The mythology of Daksha Yaga and Sati's self-immolation had immense significance in shaping the ancient Sanskrit literature and even had an impact on the culture of India. It led to the development of the concept of Shakta pithas and there by strengthening Shaktism. Enormous mythological stories in the Puranas took the Daksha Yaga as the reason for their origin. It is an important incident in Shaivism resulting in the emergence of Shree Parvati in the place of Sati Devi and making Shiva a grihastashrami (householder), leading to the origin of Ganapathy and Subrahmanya.

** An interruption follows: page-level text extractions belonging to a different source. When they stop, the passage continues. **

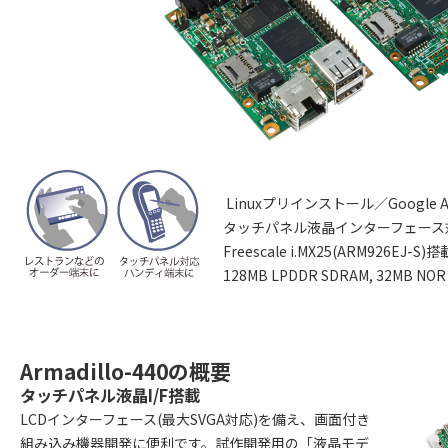
Linuxプリインストール／Google A
タッチパネル液晶インターフェース
Freescale i.MX25(ARM926EJ-S)搭
128MB LPDDR SDRAM, 32MB NOR
Armadillo-440の概要
タッチパネル液晶I/F搭載
LCDインターフェース(最大SVGA対応)を備え、画面付き
組み込み機器開発に便利です。試作開発用の「液晶モデ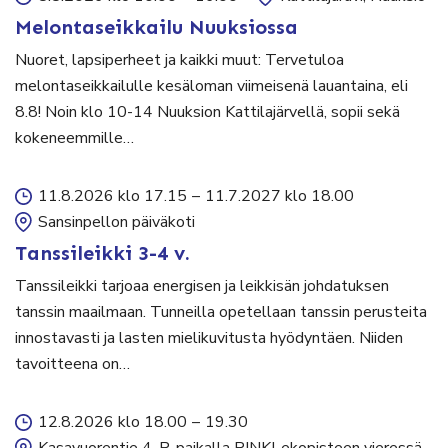
Melontaseikkailu Nuuksiossa
Nuoret, lapsiperheet ja kaikki muut: Tervetuloa
melontaseikkailulle kesäloman viimeisenä lauantaina, eli
8.8! Noin klo 10-14 Nuuksion Kattilajärvellä, sopii sekä
kokeneemmille…
11.8.2026 klo 17.15
–
11.7.2027 klo 18.00
Sansinpellon päiväkoti
Tanssileikki 3-4 v.
Tanssileikki tarjoaa energisen ja leikkisän johdatuksen
tanssin maailmaan. Tunneilla opetellaan tanssin perusteita
innostavasti ja lasten mielikuvitusta hyödyntäen. Niiden
tavoitteena on…
12.8.2026 klo 18.00
–
19.30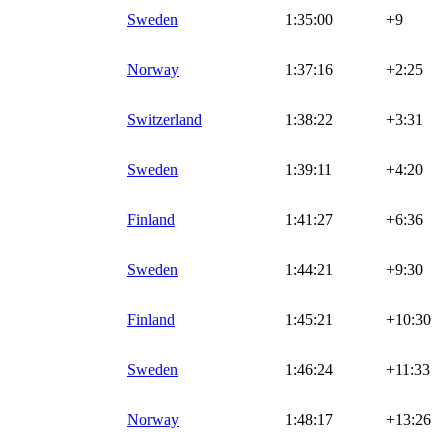
Sweden
1:35:00
+9
Norway
1:37:16
+2:25
Switzerland
1:38:22
+3:31
Sweden
1:39:11
+4:20
Finland
1:41:27
+6:36
Sweden
1:44:21
+9:30
Finland
1:45:21
+10:30
Sweden
1:46:24
+11:33
Norway
1:48:17
+13:26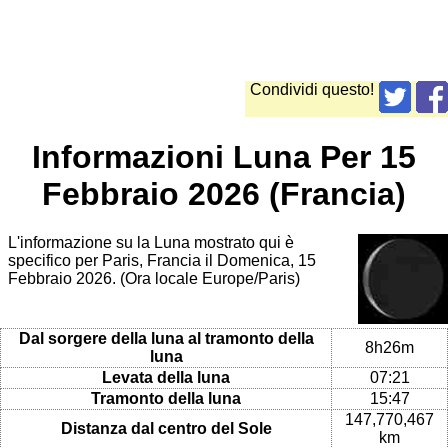
Condividi questo!
Informazioni Luna Per 15
Febbraio 2026 (Francia)
L'informazione su la Luna mostrato qui è
specifico per Paris, Francia il Domenica, 15
Febbraio 2026. (Ora locale Europe/Paris)
Dal sorgere della luna al tramonto della
8h26m
luna
Levata della luna
07:21
Tramonto della luna
15:47
147,770,467
Distanza dal centro del Sole
km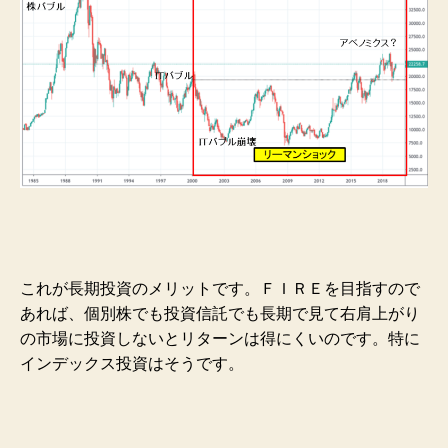
これが長期投資のメリットです。ＦＩＲＥを目指すので
あれば、個別株でも投資信託でも長期で見て右肩上がり
の市場に投資しないとリターンは得にくいのです。特に
インデックス投資はそうです。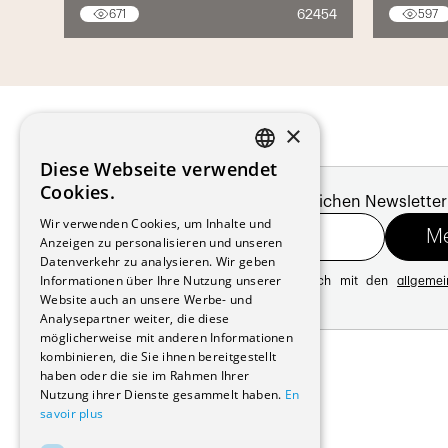
62454
671
597
×
Diese Webseite verwendet
FRENCH
Cookies.
Melde dich für unseren monatlichen Newsletter
GERMAN
Wir verwenden Cookies, um Inhalte und
Anzeigen zu personalisieren und unseren
Datenverkehr zu analysieren. Wir geben
Informationen über Ihre Nutzung unserer
Mit der Registrierung erklären Sie sich mit den
allgeme
Website auch an unsere Werbe- und
Datenschutzrichtlinie
Analysepartner weiter, die diese
möglicherweise mit anderen Informationen
Adresse:
kombinieren, die Sie ihnen bereitgestellt
Avenue de Longemalle 21
haben oder die sie im Rahmen Ihrer
1020 Renens
Nutzung ihrer Dienste gesammelt haben.
En
Schweiz
savoir plus
Kontakt:
Ausgabe: +41 21 635 16 82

Shakta pithas are shrines or divine places of the Mother Goddess. These are places that are believed to have been enshrined with the presence of Shakti due to the falling of body parts of the corpse of Sati Devi when Lord Shiva carried it and wandered throughout Aryavartha in sorrow. There are 51 Shakta pithas linking to the 51 alphabets in Sanskrit. Each temple has shrines for Shakti and Kalabhairava and mostly each temple associates different names with Shakti and Kalabhairava in that temple.

==Legend==
Sati was the first wife of Shiva as the first incarnation of Parvati. She was the daughter of King Daksha and Queen (the daughter of Brahma). She committed self-immolation at the sacrificial fire of a yagna performed by her father, Daksha, as she felt seriously distraught by her father's insult of her husband and also to her by not inviting both of them for the yagna. Shiva was so grieved after hearing of the death of his wife that he danced around the world in a Tandav Nritya ("devastating penance" or dance of destruction), carrying Sati's dead body over his shoulders. Perturbed by this situation and in order to bring Shiv to a state of normalcy, it was then Vishnu who decided to use his Sudarshan Chakra (the rotating knife carried on his fingertip). He dismembered Sati's body with the chakra into several pieces, and wherever her body fell on the earth, the place was consecrated as a divine shrine, or Shakta pitha, with deities of Sati (Parvati) and Shiva. At temple Sugandha, Goddess Sati's Nose had fallen. Sugandha is also a Hindi/Sanskrit name as a reference to the nose. Such places have become famous pilgrimage places as pithas or Shakta pithas and are found scattered all over the subcontinent, including Pakistan, Bangladesh, Sri Lanka, and Nepal, apart from India. Sati is also known as Devi or Shakti, and with the blessings of Vishnu, she was reborn as the daughter of Himavat or the Himalayas, and hence named Parvati (daughter of mountains). She was born on the 14th day of the bright half of the month of Mrigashīrsha, which marks the Shivarathri (Shiva's night) festival.